Among the oral dosage forms, liquid dosage forms correspond to suspensions, liquid solutions, emulsions, syrups, and the like.In addition to water and liquid paraffin, which are commonly used simple diluents, various excipients such as wetting agents, sweetening agents, fragrances, preservatives, etc. may be included. have.

The parenteral formulation may include a sterilized aqueous solution, a non-aqueous solvent, a suspension, an emulsion, a lyophilized formulation, and a suppository. Propylene glycol, polyethylene glycol, vegetable oils such as olive oil, injectable esters such as ethyl oleate, etc. may be used as the non-aqueous solvent and suspension. As a base for suppositories, witepsol, macrogol, tween 61, cacao butter, laurin paper, glycerogelatin, and the like may be used. The present invention is not limited thereto, and any suitable agent known in the art may be used.

Preferably, the organoids can be suspended and formulated into a form that can be injected into the body, which is an aqueous solvent such as physiological saline solution, Ringel solution, Hank solution, or sterilized aqueous solution, vegetable oil such as olive oil, and high-grade ethyloleic acid. It may be prepared using a fatty acid ester and a non-aqueous solvent such as ethanol, benzyl alcohol, propylene glycol, polyethylene glycol or glycerin, and for mucosal permeation, a non-penetrating agent known in the art suitable for a barrier to pass through may be used, As a stabilizer for preventing deterioration, ascorbic acid, sodium bisulfite, BHA, tocopherol, EDTA, etc., emulsifier, buffer for pH control, phenyl mercury nitrate, thimerosal, benzalkonium chloride, phenol, cresol, benzyl alcohol, etc. It may additionally include a pharmaceutically acceptable carrier such as a preservative for inhibiting.

In the pharmaceutical composition according to the present invention, the pharmaceutical composition may be administered in a pharmaceutically effective amount.

In the present specification, "a pharmaceutically effective amount" means an amount sufficient to treat a disease at a reasonable benefit/risk ratio applicable to medical treatment and not cause side effects.

The effective dosage level of the pharmaceutical composition is the purpose of use, the patient's age, sex, weight and health condition, the type of disease, the severity, the activity of the drug, the sensitivity to the drug, the method of administration, the administration time, the administration route and the rate of excretion, the treatment It may be determined differently depending on the duration, factors including drugs used in combination or concurrently and other factors well known in the medical field. For example, although not constant, generally 0.001 to 100 mg/kg, preferably 0.01 to 10 mg/kg may be administered once to several times a day. The above dosage does not in any way limit the scope of the present invention.

The pharmaceutical composition according to the present invention can be administered to any animal that may cause liver fibrosis or cirrhosis, and the animal includes, for example, humans and primates as well as livestock such as cattle, pigs, horses, dogs, etc.
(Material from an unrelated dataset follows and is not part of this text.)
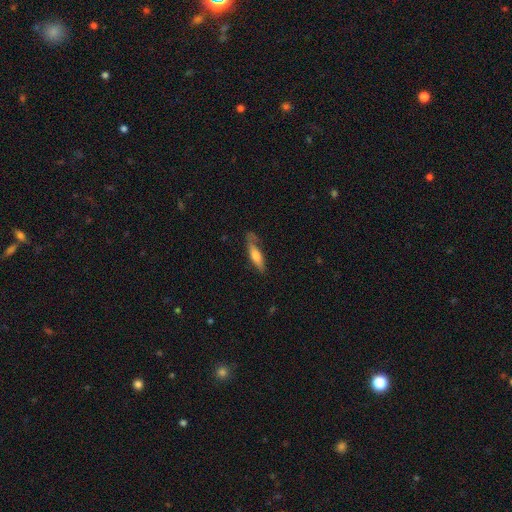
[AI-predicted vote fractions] Smooth or featured? smooth (60%)
How rounded? cigar-shaped (67%)
Merging? none (60%)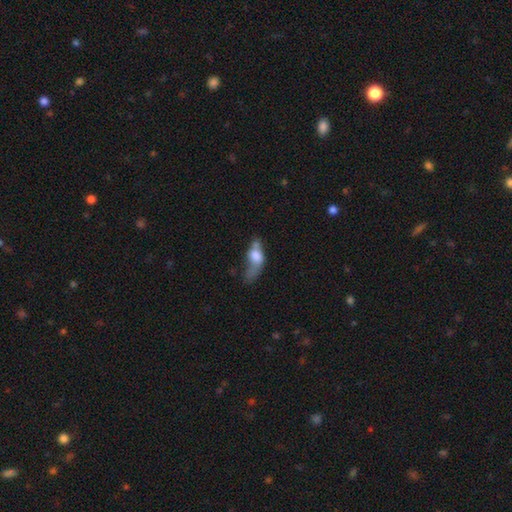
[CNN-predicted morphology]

I can.

The pharmaceutical composition according to the present invention can be administered by an appropriate route of administration according to the form of the formulation, and can be administered through various routes, either oral or parenteral, as long as it can reach the target tissue. The method of administration is not particularly limited and may be administered by conventional methods such as, for example, oral, rectal or intravenous, intramuscular, subcutaneous, intrabronchial inhalation, intrauterine dura mater or intracere-broventricular injection. .

The pharmaceutical composition according to the present invention may be used alone to prevent or treat liver fibrosis or cirrhosis, or may be used in combination with surgery or other drug treatment.

In addition, the present invention provides a method for inducing reprogramming of hepatic stellate cells into stem cells, comprising the step of treating hepatic stellate cells with TSG-6.

In the TSG-6 treatment step, the TSG-6 is treated with the hepatic stellate cells for 1 to 3 days, preferably 1 to 2 days, 10 to 50 ng/ml, preferably 20 to 40 ng/ml. It can be cultured in vitro.

Through the reprogramming induction method, reprogramming of hepatic stellate cells into stem cells may be induced, or transdifferentiation into stem cell-like cells having stem cell characteristics may be induced.

Hereinafter, examples will be described in detail to aid understanding of the present invention. However, the following examples are for illustrative purposes only, and the scope of the present invention is not limited to the following examples. The embodiments of the present invention are provided to more completely explain the present invention to those of ordinary skill in the art.

<Experimental Example-Experimental Method>

1. Cell experiment and YAP-1 siRNA transfection

Human hepatic stellate cell line LX2 and human primary hepatic stellate cells (hereinafter, pHSCs) purchased from Zen-Bio Inc. (NC, USA) are 10% in humid atmosphere at _{37°C and 5% CO 2} Fetal bovine serum (FBS, Gibco) and 1× antibiotics (antibiotics, Gibco) were incubated in ^{Dulbecco's modified Eagle's medium (DMEM, Gibco) at a density of 2×10 6.}

In order to perform biochemical analysis for growth and gene expression evaluation, 70-80% dense hepatic stellate cells were serum starved overnight in FBS-free medium. To determine the optimal treatment conditions for TSG-6 (R&D system) for hepatic stellate cells, LX2 was treated with 20 ng/ml or 40 ng/ml of TSG-6 for 3 days.

As assessed by qRT-PCR, compared to vehicle-treated cells, hepatic astrocyte activation markers TGF-β, α-SMA, COL1α1, vimentin, and SNAIL were 2 days and 3 days. It was downregulated in 1, and the hepatic stellate cell inactivation marker, GFAP, was upregulated in LX2 during TSG-6 treatment (FIGS. 1A and B ). The protein level of GFAP was clearly increased in TSG-6 treated cells on days 1 and 2 (Fig. 1c). Hepatic astrocyte response to TSG-6, because similar responses of LX2 were observed at two different concentrations of TSG-6, and significant GFAP upregulation was observed in both RNA and protein on days 1 and 2 except on day 3 The optimal conditions for evaluation were determined by incubation of 20 ng/ml of TSG-6 for 1 or 2 days.

To evaluate the effect of TSG-6 after YAP-1 depletion, 50-60% concentrated pHSCs were serum starved overnight, incubated in antibiotic-free medium containing 2% FBS for 24 hours, and then for 24 hours. According to the instructions, it was transfected with 25 nM YAP-1 (Dharmacon) or scramble siRNA (Dharmacon) using Lipofectamine RNAiMAX (Invitrogen). After washing, TSG-6 or vehicle was given to YAP-1 depleted pHSCs for 2 days. This experiment was repeated at least 3 times.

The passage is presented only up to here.